C'était pourtant l'occasion de répéter que l'idéal républicain est plus actuel que jamais. Et de rappeler que le cadre républicain ne permet pas d'identification de communauté par la loi. C'est le pacte fondamental sur lequel la République est assise.
Mais ceux qui ne sont pas pour la reconnaissance juridique du peuple corse, n'en sont pour autant moins Corses ou moins attachés à la Corse.
Enfin, s'agissant de notre île, A Cuncolta indipendentista a clairement marqué que sa démarche allait dans le sens de l'indépendance.
Et c'est vrai que cette reconnaissance juridique serait un pas vers l'indépendance. Or c'est précisément ce dont la population corse ne veut pas.
Q - Vous accorderez cependant que l'Assemblée nationale a déjà voté la reconnaissance juridique du peuple corse…
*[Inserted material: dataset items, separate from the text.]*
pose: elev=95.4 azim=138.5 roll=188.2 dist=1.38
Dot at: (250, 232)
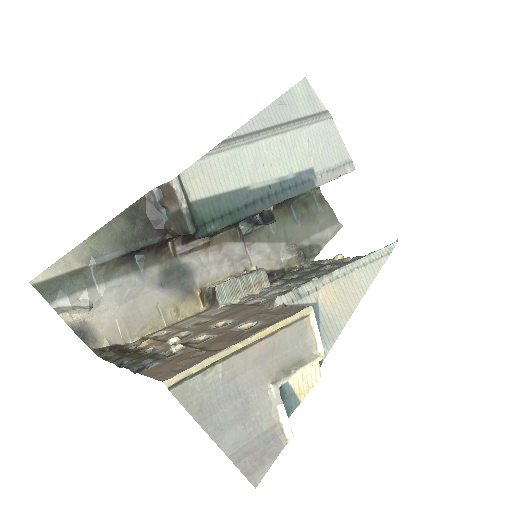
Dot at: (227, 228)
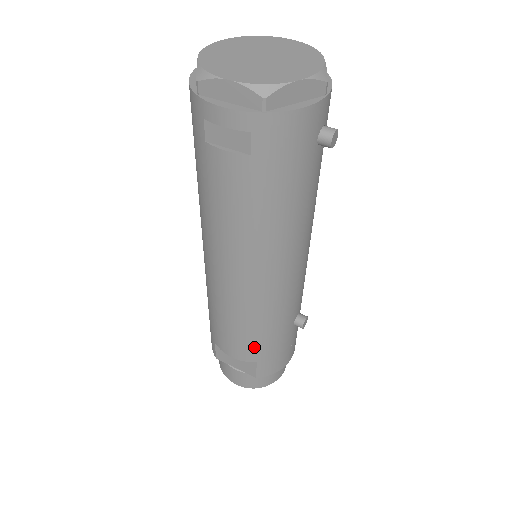
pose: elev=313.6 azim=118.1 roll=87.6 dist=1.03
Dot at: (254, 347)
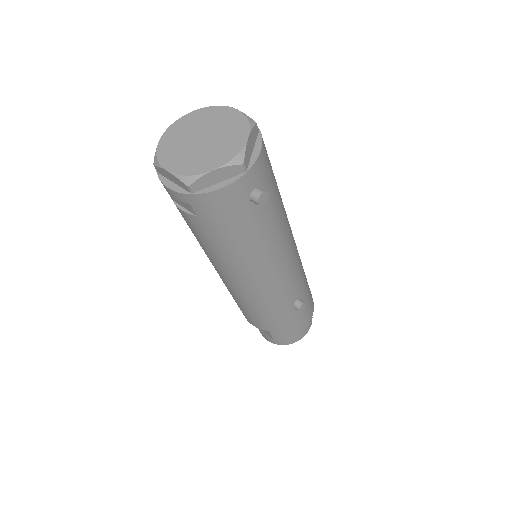
Dot at: (262, 322)
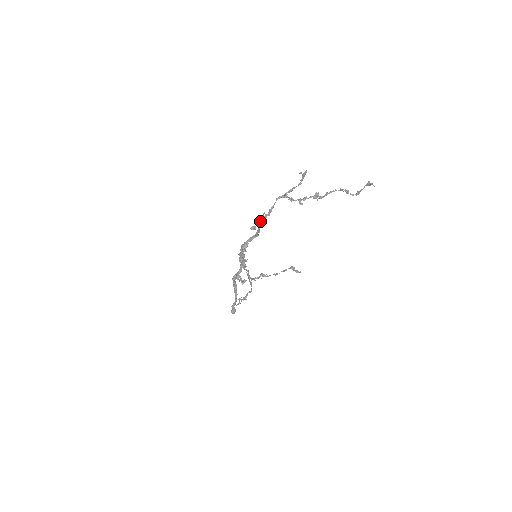
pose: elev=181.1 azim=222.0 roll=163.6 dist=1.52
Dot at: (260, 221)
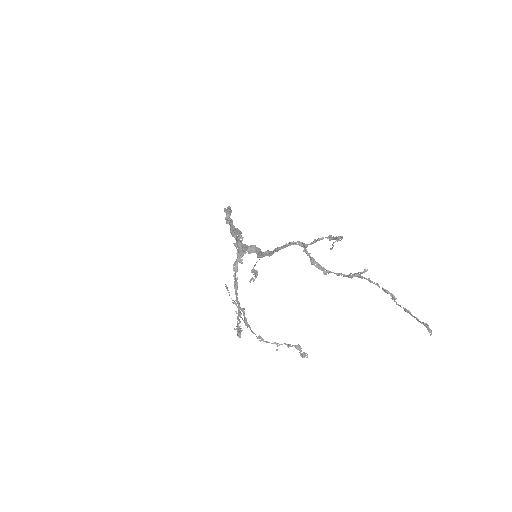
Dot at: (264, 253)
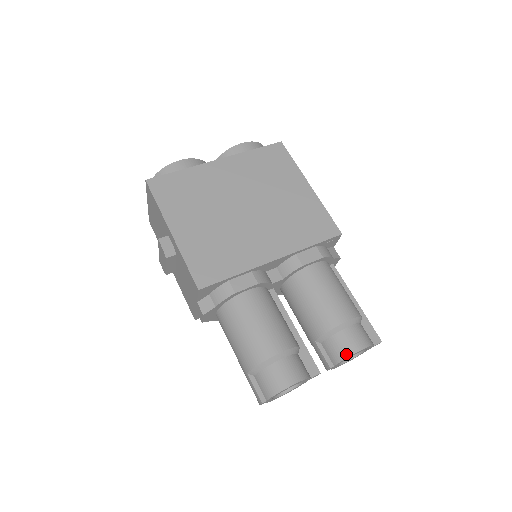
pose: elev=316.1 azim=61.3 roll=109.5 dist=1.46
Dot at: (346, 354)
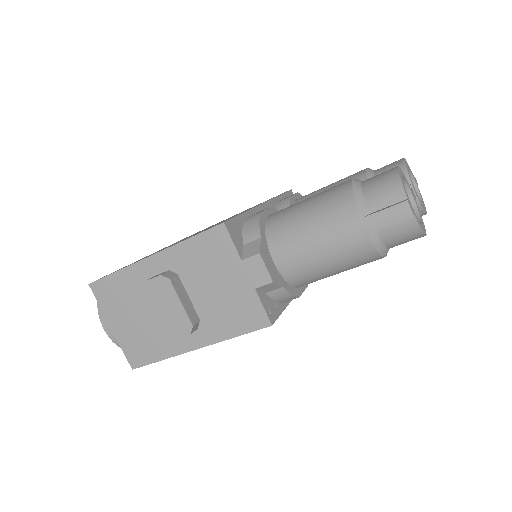
Dot at: (400, 166)
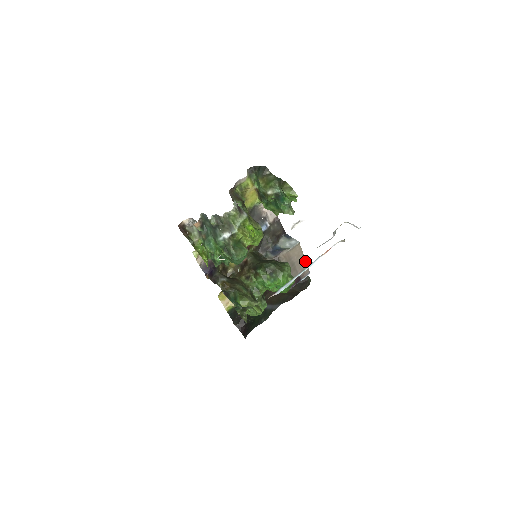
- Ce jour-là, elle a eu tort ; et la censure du Conseil constitutionnel, au sujet de l'article 1er, est venu confirmer que ce n'était pas compatible avec la Constitution, et je dirais volontiers avec l'articulation même de la République.
Dans le cadre républicain, seuls les individus sont porteurs de droits. Ce fut tout le sens de mon vote en 1991.
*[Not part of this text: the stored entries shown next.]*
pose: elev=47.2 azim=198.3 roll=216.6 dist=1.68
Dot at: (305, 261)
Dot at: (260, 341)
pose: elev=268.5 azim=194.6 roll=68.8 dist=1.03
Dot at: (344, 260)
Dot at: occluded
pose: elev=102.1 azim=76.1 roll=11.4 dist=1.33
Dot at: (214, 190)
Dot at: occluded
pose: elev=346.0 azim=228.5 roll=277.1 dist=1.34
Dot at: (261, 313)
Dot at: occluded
Q - Le bilan de votre action ministérielle pour terminer. Parmi vos compétences : la fonction publique. Vous êtes partisan résolu du service public, la Corse en a bénéficié à forte dose, on ne peut pas dire que ça lui a beaucoup réussi.
- Détrompez-vous. Dans le contexte de violence que nous avons connu, heureusement que le service public a pu jouer son rôle. Sinon où la Corse en serait-elle aujourd'hui ? Au fondement du service public, ne l'oublions jamais, il y a l'égalité d'accès, et il constitue un élément fondamentale de la cohésion sociale.
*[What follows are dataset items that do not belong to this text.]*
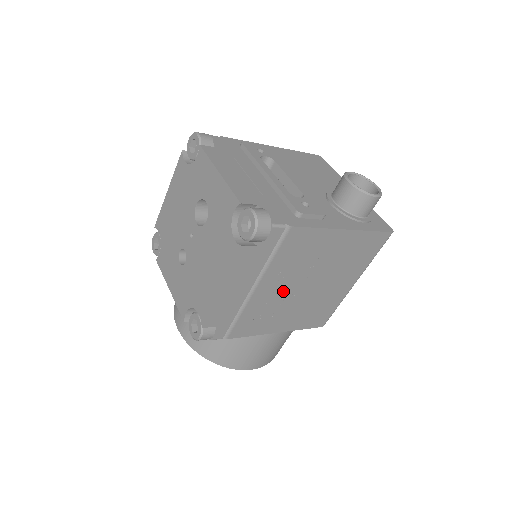
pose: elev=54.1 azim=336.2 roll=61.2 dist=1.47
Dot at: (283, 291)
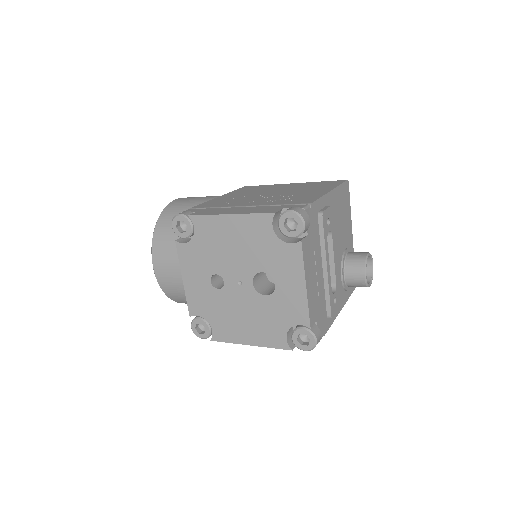
Dot at: occluded
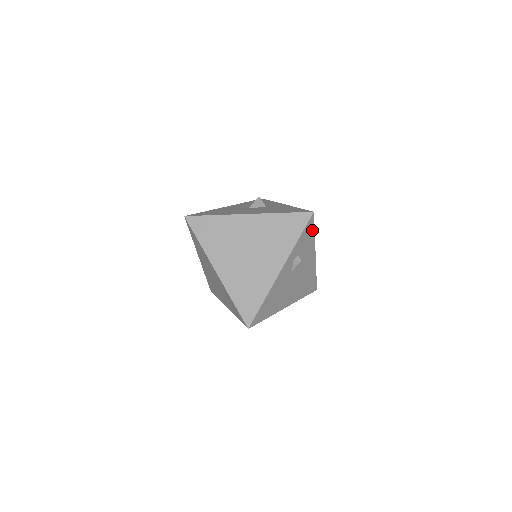
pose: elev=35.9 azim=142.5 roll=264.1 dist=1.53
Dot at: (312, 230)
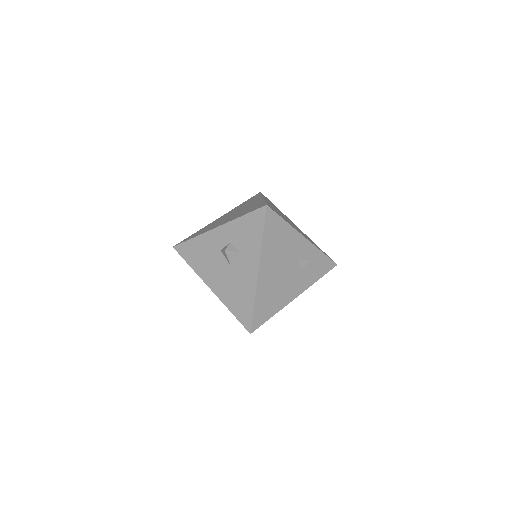
Dot at: (322, 273)
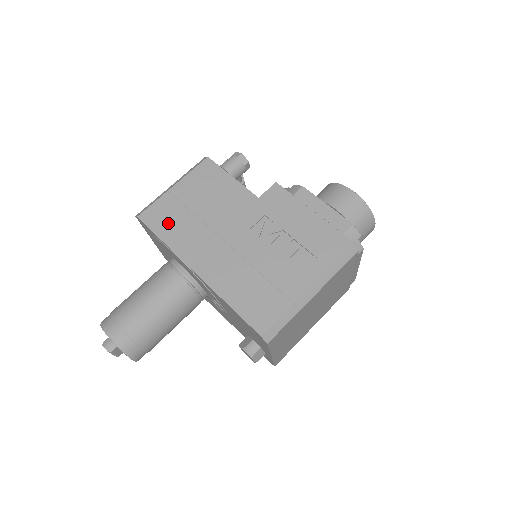
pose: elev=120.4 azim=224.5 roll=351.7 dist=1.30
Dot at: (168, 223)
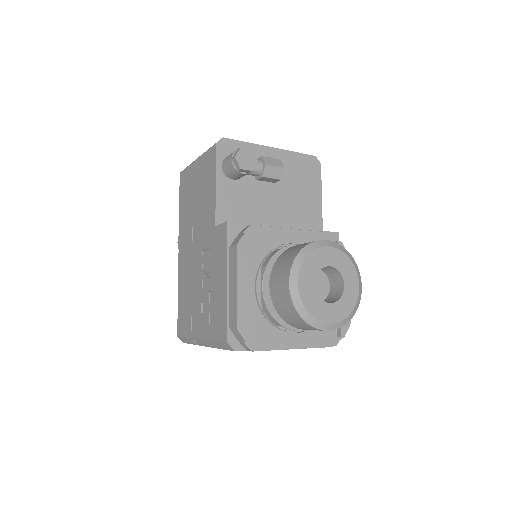
Dot at: (184, 196)
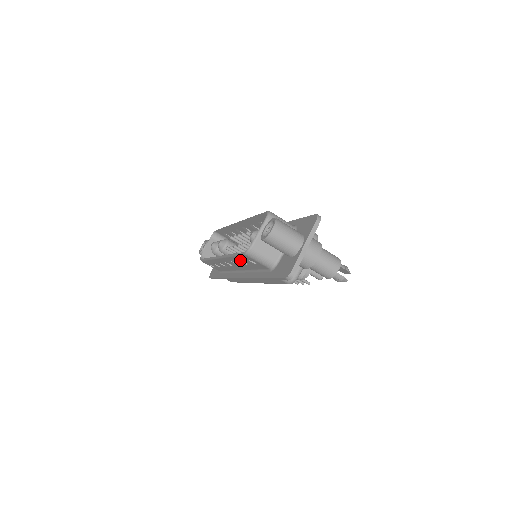
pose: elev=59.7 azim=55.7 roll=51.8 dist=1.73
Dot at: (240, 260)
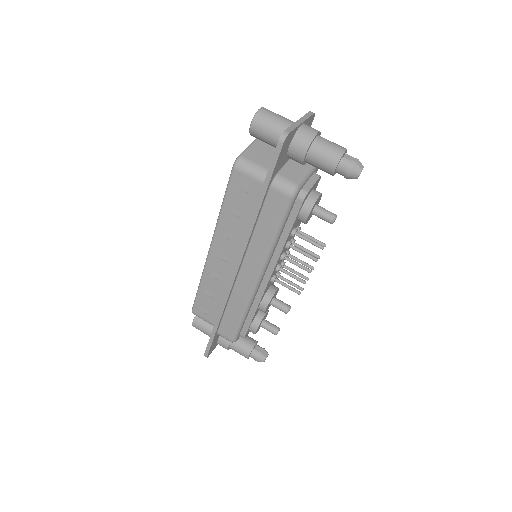
Dot at: (231, 210)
Q - Vous êtes le ministre de la réforme de l'État. Que faut-il réformer justement ?
- Nous devons poursuivre la politique de déconcentration fortement engagée parce qu'il y a des décisions qui doivent être prises plus près des citoyens. L'État doit en permanence évoluer pour s'adapter aux exigences du monde moderne. Il y a un certain nombre d pistes que j'ai définies dans la charge de la réforme de l'État de novembre de 1997.
Et d'ores et déjà la majorité des décisions sont prises au niveau local par les services de l'État. Et donc s'impose, avec d'autant plus d'acuité, un suivi de l'évaluation des politiques. Avec un seul objectif : être plus proche des réalités du terrain pour être plus efficace.
Q - Dernière attribution de votre ministère et dernière question du reste : la décentralisation. Certains s'étonnent qu'elle ait pu être confiée à un jacobin pur et dur tel que vous. Quelle est selon la vertu première de la décentralisation ?
- Je suis un jacobin décentralisateur. Qu'est-ce d'ailleurs qu'être jacobin ? Tout simplement avoir un souci scrupuleux de l'égalité des chances entre tous les citoyens. En revanche, l'heure est sans doute venue de rapprocher les centres de décision de ceux qui vont les vivre. Et la décentralisation, voulue et mise en application par les gouvernements de gauche, est une affaire qui marche bien. Elle accompagne et fortifie l'initiative locale.
Mon regret, c'est qu'elle n'a pas produit ce qu'on était en droit d'escompter d'une telle révolution : un regain de citoyenneté et de civisme. Je crois que désormais il faut travailler en ce sens.